Mais les experts parlent. Ils ont parlé, dès entendus les propos surprenants du chef de l’État et la déclaration grotesque du Premier ministre, considérant que « les enjeux de l’époque » devaient coiffer Notre-Dame. Ils ont fait valoir plusieurs choses : que la loi existait, à défaut du bon sens ; que personne ne songeait à améliorer le Mont Saint-Michel pour le magnifier grâce aux enjeuxdelépoque®, mirifique enduit, ni la Tour Eiffel, ni la grotte de Lascaux, ni Notre-Dame-du-Haut de Ronchamp ; que l’édifice était fragile (désormais sans toit, les vents de 90 km/h peuvent l’ébranler) ; qu’une cathédrale gothique est un ensemble dynamique qu’on ne modifie pas si facilement ; que tous les grands chantiers de reconstruction prennent beaucoup de temps. Que n’ont-ils dit ? Que cet empressement à parler de reconstruire et non pas de restaurer cachait mal la volonté de dissimuler les responsabilités de l’État dans sa manière scandaleuse de gérer le patrimoine ; que Viollet-le-Duc avait moins exalté les enjeux de l’époque qu’il n’avait servi l’édifice, et que parler de contemporanéité lorsqu’un architecte tout entier dédié à la restauration du patrimoine décide de construire une flèche néo-gothique sur un édifice gothique est sans doute se payer de mots ; que les malins qui “savent” que Notre-Dame empile les styles et les époques sont incapables de distinguer une ogive du XIIIe et une du XVe ; que l’État si prompt à faire appel à la générosité publique devrait bien plutôt surveiller la manière folle dont il dépense ses deniers dans d’autres chantiers hasardeux, comme la “restitution à l’identique” d’un mur dans la cour de Versailles ou la dorure des lanternons de Chambord.
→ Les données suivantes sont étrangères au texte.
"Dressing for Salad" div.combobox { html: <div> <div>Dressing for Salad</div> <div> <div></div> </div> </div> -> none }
Rapidité ou précipitation ?
Ils ont fait valoir que la France avait les savoir-faire pour reconstruire à l’identique, et que ce chantier, si long puisse-t-il paraître à un homme pressé d’apposer sa marque, quitte à ce qu’elle ne soit qu’une souillure, était une magnifique occasion de revivifier ces métiers d’arts, ce patrimoine vivant, que l’État, là encore, laisse mourir à bas bruit. Ils ont expliqué que la France avait les chênes nécessaires – et qu’on savait désormais les faire vite sécher, si tant est qu’on soit vraiment pressé. Que la France avait les pierres, et qu’on savait encore les tailler. Ils ont dit que la seule loi qui aurait été nécessaire, la seule dérogation, concernait l’usage du plomb pour la toiture. Ils ont dit que restaurer Notre-Dame à l’identique était une merveilleuse folie, bien propre à entraîner le pays tout entier et bien plus admirable que d’expédier à grande vitesse. Ils ont dit que créer un établissement spécial était une insulte à ceux qui existaient déjà et qui conduisent de gigantesques chantiers, et que ne pas écouter tous ceux qui œuvrent à préserver le patrimoine, au sein de l’État, était nier que ce qu’ils font ait un sens.
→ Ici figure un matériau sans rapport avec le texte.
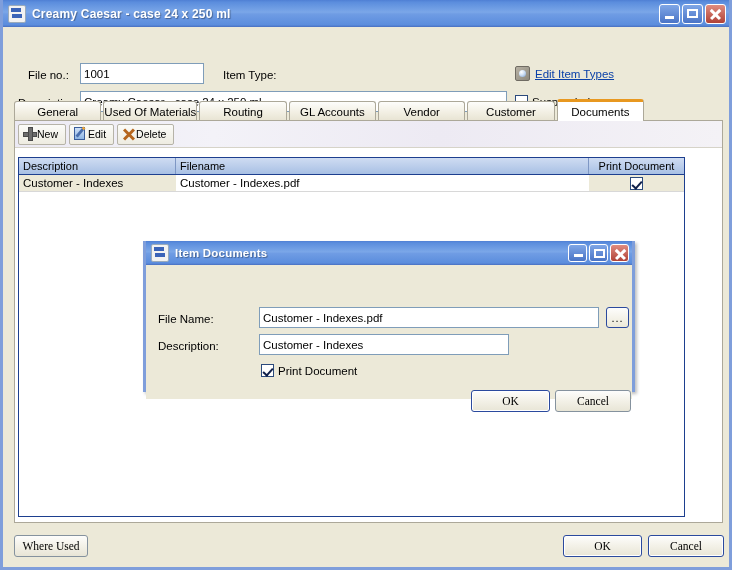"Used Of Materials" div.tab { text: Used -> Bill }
Ils ont dit que Notre-Dame méritait qu’on dépense pour elle, et un prêtre qui héberge des sans-papiers a expliqué que les pauvres ont besoin de beau et d’esprit, qu’il faisait visiter Notre-Dame à ces gens qui ont une âme même s’ils n’ont pas su traverser la rue et si seule la pluie a ruisselé sur eux, et que ceux-ci pleuraient de joie sans souci des enjeux de l’époque – eux qui devraient être un enjeu de l’époque, eux dont Macron avait fait un enjeu, eux que Macron a oubliés. Voilà tout ce que les experts ont dit, et les gens de bon sens, et ceux qui savent que l’homme ne se nourrit pas seulement de pain.
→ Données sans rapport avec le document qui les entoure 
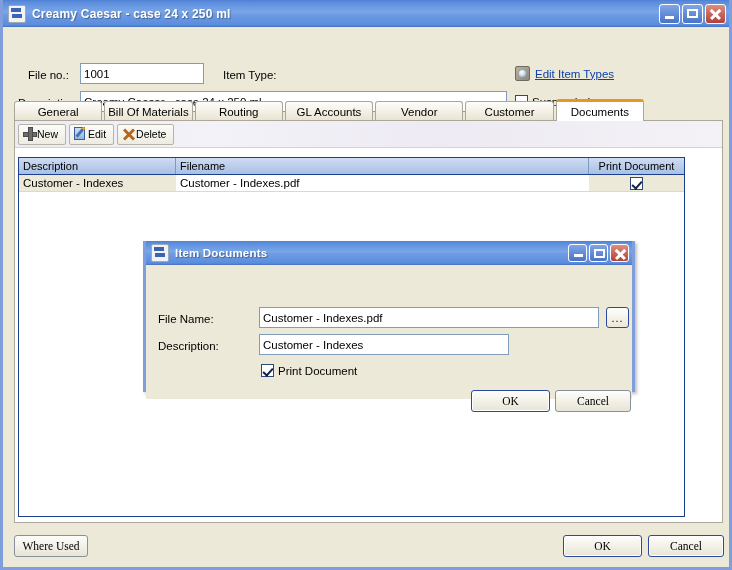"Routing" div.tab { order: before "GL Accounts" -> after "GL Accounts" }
Macron saura-t-il les écouter ? Ou tient-il à exhiber une cathédrale défigurée pour bien montrer qu’il est le maître des horloges et que son temps est celui de la destruction irrévocable de ce qui n’est pas progrès ? ■
Commentaires
Il n'y a pas grand-chose à attendre d'un laïcard par déception comme Macron. Eduqué chez les Jésuites d'Amiens, et dont il n'a retenu que la casuistique, sans la réflexion qui l'accompagne chez les esprits déliés. Il s'est, depuis son adolescence torturée, enfoncé dans la promotion de lui-même à travers des entourages séparés par des mondes de dissimulation et de silence organisé. Il n'a pour la cathédrale de Paris qu’un souvenir historique, forme d'ombre en creux de ses éducateurs, mais aucune estime pour le symbole religieux qu'elle représente pour nombre de Français. Lorsqu'il évoque les pierres torturées par les flammes, il ne pense que bâtisse, et architecture pour un futur concours qui pourrait lui fournir l'occasion de laisser une trace physique derrière lui, mais en aucun cas la volonté d'une continuation historique et culturelle. Sa prétendue pensée complexe n'est, ici encore, que le prétexte de vendre aux autres sans le dire, ses mondes intimes qui l’écartèlent et lui refusent par leur existence et leur passion, la sérénité de l'élévation de l'âme, la charité et la compassion. Tout au contraire, ils le poussent à rechercher la satisfaction de ses frustrations dans la destruction d'un ordre qui à ses yeux est ultimement responsable de son besoin de transgression. L’incendie de Notre Dame, accidentel ou provoqué, est une opportunité pour lui, à la fois politique et personnelle, afin d’imprimer de toutes les façons possibles, même éventuellement les pires sur les plans religieux et culturel, une marque disruptive dans la société qui l’a conduit là où il se trouve, et qu’il veut, non pas détruire, mais faire souffrir, pour se venger de ne pas pouvoir être reconnu pour ce qu’il est. C’est un homme de deux mondes sociologiquement séparés, ce qui a profondément marqué sa psychologie, ses actes involontaires, et son comportement spontané, faits, pour la partie visible, de sourires séducteurs et "en même temps" de méchantes réflexions pour apaiser dans son état mental la permanence de l’antinomie ontologique qui l’habite. Personnalité en tension permanente, il ne déviera pas de son désir, si on le laisse faire, ni de ses options, et donc pas pour Notre Dame de Paris, car son appropriation est pour lui une forme de thérapie du désastre, et la réalisation d'un potentiel triomphe personnel sur la société.